■ EXTRACTED TEXT:
5am Weird Thoughts #WhateverItis5amJesusChrist
I own a house.
The house is pretty small, just 1200 square feet, but the yard (not pictured) is right around half an acre. I have weeping willows and everything. Also my mortgage payment is only $530 a month.
It was officially “mine” at about 5pm yesterday. I got to the Title Company about nine-thirty that morning. I’d been awake since three, so I was plenty early. Had to dig my car out of the snow to get there, too, which was fun. Gave me that invigorated feeling I get where I get to go “Look! I am doing things to accomplish a goal!”
I stuttered a bit at the receptionist desk when I first got there and mumbled after that, then finally made myself understood that I was Andrew Peterson and I was there for an appointment. I was a little bit terrified to realize I was “actually doing it” even though I’d been preparing to “do it” for about five months now. Then I shook it off and decided to be excited instead.
Because I really actually did it.
I bought a house.
Lots of handshaking in the actual conference room. Then I kept having to sign a bunch of documents that referred to me as “Andrew Peterson, An Unmarried Man.” Which was… that was the only time yesterday I got a strong BC Woodsy feeling, but I just pushed through it. Still weird to see yourself referred to that way on a legal document. I think I’m going to make a joke out of it and introduce myself to people that way going forward.

■ DATA SUPPLIED:
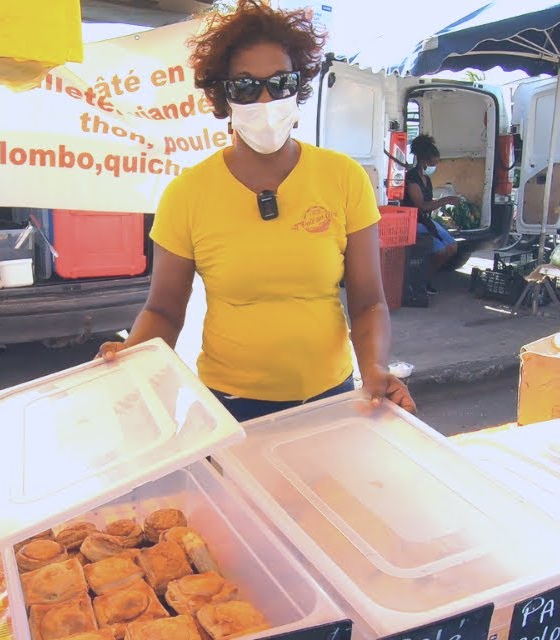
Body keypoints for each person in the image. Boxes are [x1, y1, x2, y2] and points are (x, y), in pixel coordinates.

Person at [98, 0, 415, 422]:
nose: (266, 99)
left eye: (281, 83)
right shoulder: (186, 194)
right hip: (230, 406)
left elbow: (368, 301)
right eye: (246, 86)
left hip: (330, 397)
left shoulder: (345, 178)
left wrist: (374, 367)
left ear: (298, 88)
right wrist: (133, 358)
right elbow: (164, 311)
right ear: (222, 95)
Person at [401, 134, 462, 300]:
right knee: (440, 251)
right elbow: (421, 205)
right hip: (414, 222)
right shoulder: (412, 178)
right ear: (423, 160)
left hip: (426, 220)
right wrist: (446, 200)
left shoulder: (426, 179)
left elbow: (429, 203)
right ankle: (421, 281)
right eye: (433, 163)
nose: (434, 166)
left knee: (452, 247)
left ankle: (424, 278)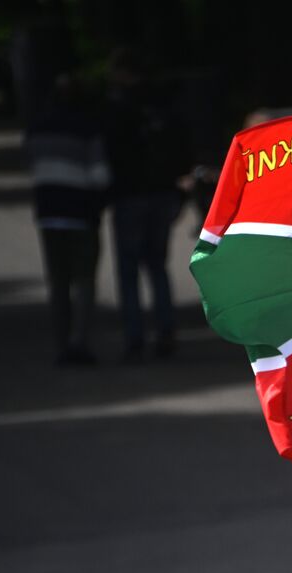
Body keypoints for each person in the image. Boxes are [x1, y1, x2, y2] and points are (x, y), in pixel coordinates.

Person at [103, 50, 192, 362]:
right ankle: (165, 331)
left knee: (128, 270)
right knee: (157, 265)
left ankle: (135, 336)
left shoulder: (117, 107)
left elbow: (110, 152)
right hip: (162, 192)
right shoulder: (163, 104)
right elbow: (183, 147)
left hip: (129, 195)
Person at [24, 74, 109, 366]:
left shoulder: (37, 128)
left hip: (49, 212)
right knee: (84, 280)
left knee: (58, 282)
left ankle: (61, 343)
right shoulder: (88, 129)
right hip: (81, 213)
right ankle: (80, 342)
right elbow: (100, 175)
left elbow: (32, 162)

■ WHAT IS EXPECTED: Please write the next part of the post about buying a house, picking up after its last sentence. The records come from a separate source and have nothing to do with the text.

■ OUTPUT BELOW:
Last two thoughts, as I have to work soon:
1. You know that scene when Andy first shows up at Shawshank prison? When everyone starts chanting “Fresh Fish!” and placing bets on who will cry first? And then you see Andy alone in his cell staring at nothing and Red wonders why he’s not crying? Watch it if you have not. Anyway, I think I can understand a bit of what he was feeling. Although it wasn’t a negative feeling by any means. More of a “this is actually happening” and “now this is what is front of me.”
It’s actually probably more like at the end of the movie when he crawls through the sewage pipe and comes out clean on the other side.
2. When I was in college I spent a weekend at a marine life research lab. We dredged the bottom of the ocean and brought up all kinds of critters. Some of the critters that came up just kind of died. I knew why already (but it works better if I tell this as a story and not as “You know, this is a fact I happen to know) but one of the students with me asked the professor.
“Sudden change in pressure. They live their whole life at the bottom with the weight of all the water on top of them every day. So when they get up here, where there is no pressure, they explode internally.”
I really hope that doesn’t happen to me.